Data Package Reproduction

With the Raw URL for Jacqueline's data in hand, I navigated to the Frictionless Data Package Creator linked above and pasted the URL into the Path text box at the top of the screen. Once I loaded the dataset, five inferred fields were found. All of them had the appropriate data type listed, and all of them were labeled aside from field one, which did not have a header title on github. I was able to label all the data and add a description for each one, and added metadata on the left hand side of the creator screen. After filling out all fields, I clicked "validate" and had a valid data package to download. I looked at the .JSON file created and compared it to Jacqueline's datapackage published on her GitHub repository. The only difference between our two data packages was that she named the first field "Index" while I left it as "field1" since it was unlabeled.

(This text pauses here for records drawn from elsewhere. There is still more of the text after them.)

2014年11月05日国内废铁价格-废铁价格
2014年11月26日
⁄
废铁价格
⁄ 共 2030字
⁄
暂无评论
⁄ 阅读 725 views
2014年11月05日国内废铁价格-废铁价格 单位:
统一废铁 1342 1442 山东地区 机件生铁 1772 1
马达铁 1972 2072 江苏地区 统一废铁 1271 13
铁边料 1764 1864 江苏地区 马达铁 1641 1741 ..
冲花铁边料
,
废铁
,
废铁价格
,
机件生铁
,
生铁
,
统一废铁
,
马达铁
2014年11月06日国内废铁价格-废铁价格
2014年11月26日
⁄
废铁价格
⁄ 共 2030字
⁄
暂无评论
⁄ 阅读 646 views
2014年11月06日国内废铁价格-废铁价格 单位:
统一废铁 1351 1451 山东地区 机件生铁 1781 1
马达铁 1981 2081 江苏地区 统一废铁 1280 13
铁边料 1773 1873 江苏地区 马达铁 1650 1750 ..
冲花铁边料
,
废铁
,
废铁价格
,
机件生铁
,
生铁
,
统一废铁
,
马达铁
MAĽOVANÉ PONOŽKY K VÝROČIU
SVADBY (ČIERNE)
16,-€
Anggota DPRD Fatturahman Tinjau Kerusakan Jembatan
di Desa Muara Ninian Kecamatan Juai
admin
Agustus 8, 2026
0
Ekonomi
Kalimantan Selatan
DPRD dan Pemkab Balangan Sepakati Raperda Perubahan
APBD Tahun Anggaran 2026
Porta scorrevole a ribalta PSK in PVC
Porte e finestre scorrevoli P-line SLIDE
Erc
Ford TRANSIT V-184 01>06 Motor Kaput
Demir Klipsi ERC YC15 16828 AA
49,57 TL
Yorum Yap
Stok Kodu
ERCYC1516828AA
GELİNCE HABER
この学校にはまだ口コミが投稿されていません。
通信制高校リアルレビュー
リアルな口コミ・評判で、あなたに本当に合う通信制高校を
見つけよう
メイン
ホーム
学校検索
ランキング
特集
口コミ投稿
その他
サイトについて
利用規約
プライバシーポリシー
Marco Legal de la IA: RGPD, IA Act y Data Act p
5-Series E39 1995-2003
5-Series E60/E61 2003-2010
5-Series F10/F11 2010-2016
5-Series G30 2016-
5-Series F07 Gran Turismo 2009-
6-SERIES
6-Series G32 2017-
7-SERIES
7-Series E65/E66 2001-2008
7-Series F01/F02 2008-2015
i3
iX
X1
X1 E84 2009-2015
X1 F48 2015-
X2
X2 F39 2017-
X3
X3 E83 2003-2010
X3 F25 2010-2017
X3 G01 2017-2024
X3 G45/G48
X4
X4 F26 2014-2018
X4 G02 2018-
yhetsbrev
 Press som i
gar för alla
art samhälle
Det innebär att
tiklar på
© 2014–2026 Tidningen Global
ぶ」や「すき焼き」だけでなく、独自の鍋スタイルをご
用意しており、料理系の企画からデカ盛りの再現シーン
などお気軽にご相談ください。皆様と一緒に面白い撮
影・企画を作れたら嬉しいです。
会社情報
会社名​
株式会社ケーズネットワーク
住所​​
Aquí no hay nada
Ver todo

Sam_Datapackage_Creator_JM

A screenshot of the data package creator after the URL for Jacqueline's data was loaded.

Data Validation

After successfully reproducing Jacqueline's data package, I headed over to Goodtables to validate her data. I used the same URL and pasted it into the "source" text box at the top of the goodtables web interface screen. I then clicked "validate" because I did not have a schema to upload. At the bottom of the screen, one error was indicated, which you can see in the below screenshot. The Goodtables data validator recognized that there was one blank header present in the dataset which was not a surprise to me. The first field which Jacqueline labeled as "Index" in her datapackage was listed as "Blank Header" according to Goodtables. Aside from this missing header, there were no other issues with the dataset!

Sam_JM_DataValidation

A screenshot of the GoodTables data validation results for Jacqueline's dataset. Note the missing header in column one.

Takeaways

Using Jacqueline's GitHub repository, Frictionless Data Package Creator, and Goodtables, I feel that I can confidently reuse her dataset for my own research purposes. While there was one piece of metadata missing from her dataset, her publicly published datapackage .JSON file on her repository helped me to quickly figure out how to interpret the unlabeled column. I also feel confident that the data is valid because after doing a visual scan of the dataset, I used the Goodtables tool to double check that the data was valid! Jacqueline's publicly available dataset is definitely findable, accessible, interoperable, and reproducible! Thanks for letting me use your data to attempt Frictionless Data best practices, Jacqueline!